The Suzuki has a decent 375 boot – good enough for most but can’t quite match the HR-V and 2008. It has some nice touches such as parcel shelf storage under the floor and no loading lip, while cubby spaces are plentiful too. In the cabin, the boxy shape makes it the most bearable for carrying three in the rear. There’s plenty of head and legroom throughout but the narrow door openings make fitting a car seat trickier than rivals here.
The Peugeot’s cubby and glovebox space isn’t quite so strong, but the 410-litre boot is second best of the three and the sliding and reclining rear seats add a practical touch. However, limited headroom and the narrow body means room in the back isn’t great, making it the worst in this test for transporting three passengers in the back.
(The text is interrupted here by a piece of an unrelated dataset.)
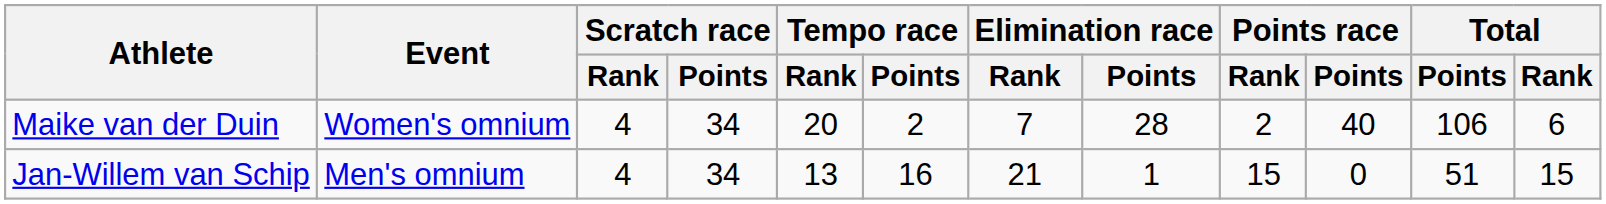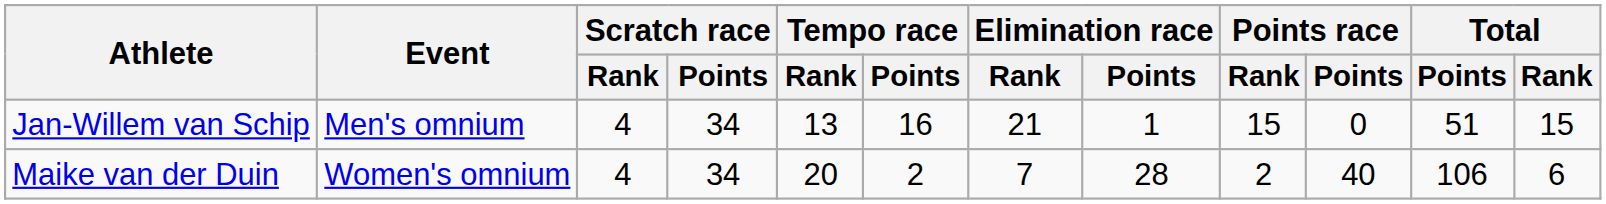rows swapped: Jan-Willem van Schip <-> Maike van der Duin
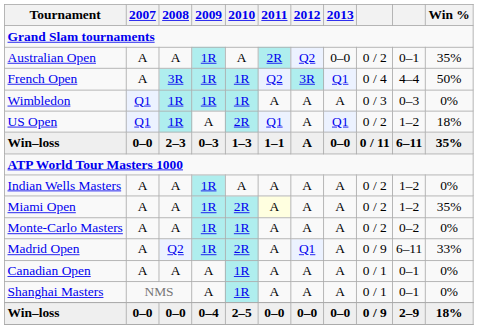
Narrow door openings and hidden isofix anchors mean fitting a child seat is tougher than it needs to be.
Suzuki Vitara vs Honda HR-V vs Peugeot 2008 engines
The Suzuki’s 1.4-litre turbo petrol engine tested in the video makes for a fun driving experience and averaged 41mpg. That engine is an expensive option, however, so the non-turbo 1.6-litre petrol is probably nippy enough for most and keeps the costs down. The diesel option has a bit more punch and will probably be the better option if you cover very high mileages or tow regularly.
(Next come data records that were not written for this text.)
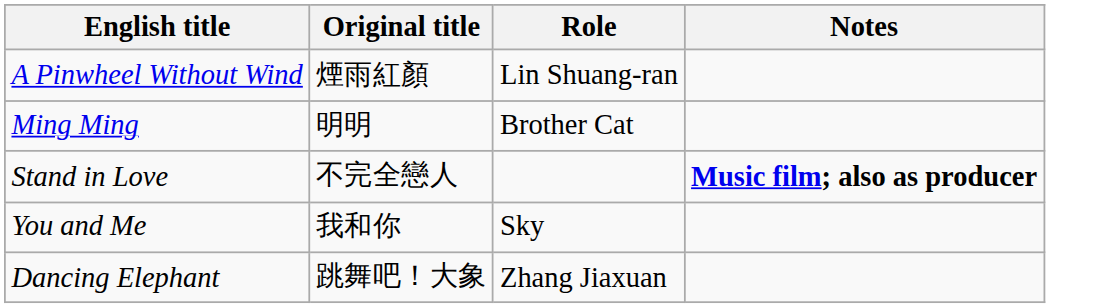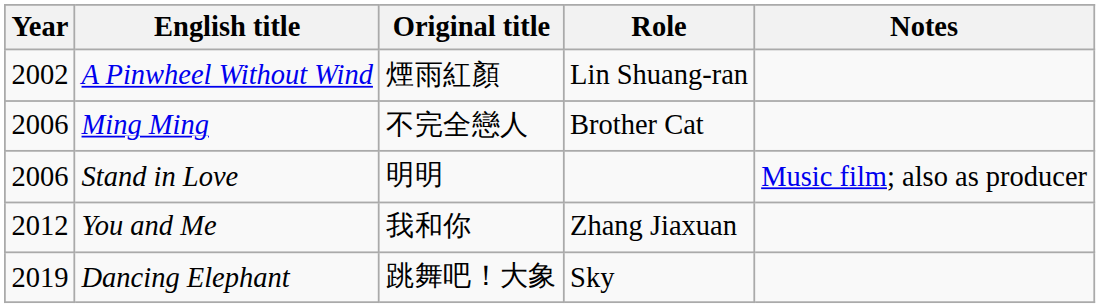+ column: Year | 2002 | 2006 | 2006 | 2012 | 2019
Ming Ming | Original title: 明明 -> 不完全戀人
Stand in Love | Original title: 不完全戀人 -> 明明
Stand in Love | Notes: bold -> normal
You and Me | Role: Sky -> Zhang Jiaxuan
Dancing Elephant | Role: Zhang Jiaxuan -> Sky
The HR-V has a more limited range of engines, with the 1.5-litre petrol being tested in the video. It only managed an average of 38.9mpg and didn’t quite have the same sporty feel as the Vitara. The 1.6-litre diesel is better suited to city driving and offers up better fuel economy. While the snappy manual gearbox is one of the best on the market, the CVT automatic gearbox is one of the worst – it’s sluggish and creates a huge din during anything but the gentlest acceleration.
The Peugeot was fitted with the 1.2-litre turbocharged petrol engine. Despite having just three cylinders, it’s a peppy unit and surprisingly quiet compared to the other two cars. It delivered a respectable 44mpg, too. There are a couple of diesels to choose from and they’re slightly more expensive but are among the most efficient non-electric powertrains you can buy.
Suzuki Vitara vs Honda HR-V vs Peugeot 2008 driving
The Vitara is the only car of the three to come with optional four-wheel drive but, while it may be better for more extreme off-roading, our light off-road course wasn’t extreme enough to reveal differences between the three. On the road, the Vitara is great fun to drive – it feels like a high-riding hot hatch, not a small SUV. It feels poised and comfortable on the road putting it in a completely different league to the other two.
The Honda isn’t quite as refined or as fun to drive as the Suzuki but feels more comfortable and quiet in manual models. The CVT automatic gearbox we tested in the video makes a strange noise and slightly ruins the otherwise agreeable driving experience. Rear visibility is also an issue thanks to a large rear pillar creating a sizeable blindspot.
The 2008 doesn’t have the sporty edge the Vitara has or the slick and responsive controls of the Honda, but it still has a lot going for it. The suspension is supple, making it great over bumps and driving around town. There’s a bit of wind whistle on faster roads but, overall, it’s a good car to travel in and is generally inoffensive to drive.
Suzuki Vitara vs Honda HR-V vs Peugeot 2008 verdict
While the Peugeot looks the most upmarket and the Honda is the most innovative, the Suzuki hits the spot with its cheeky charm and fun yet composed driving experience. Its chunky looks and good levels of practicality make it a strong family car choice and the low price and decent levels of standard equipment mean it represents brilliant value for money.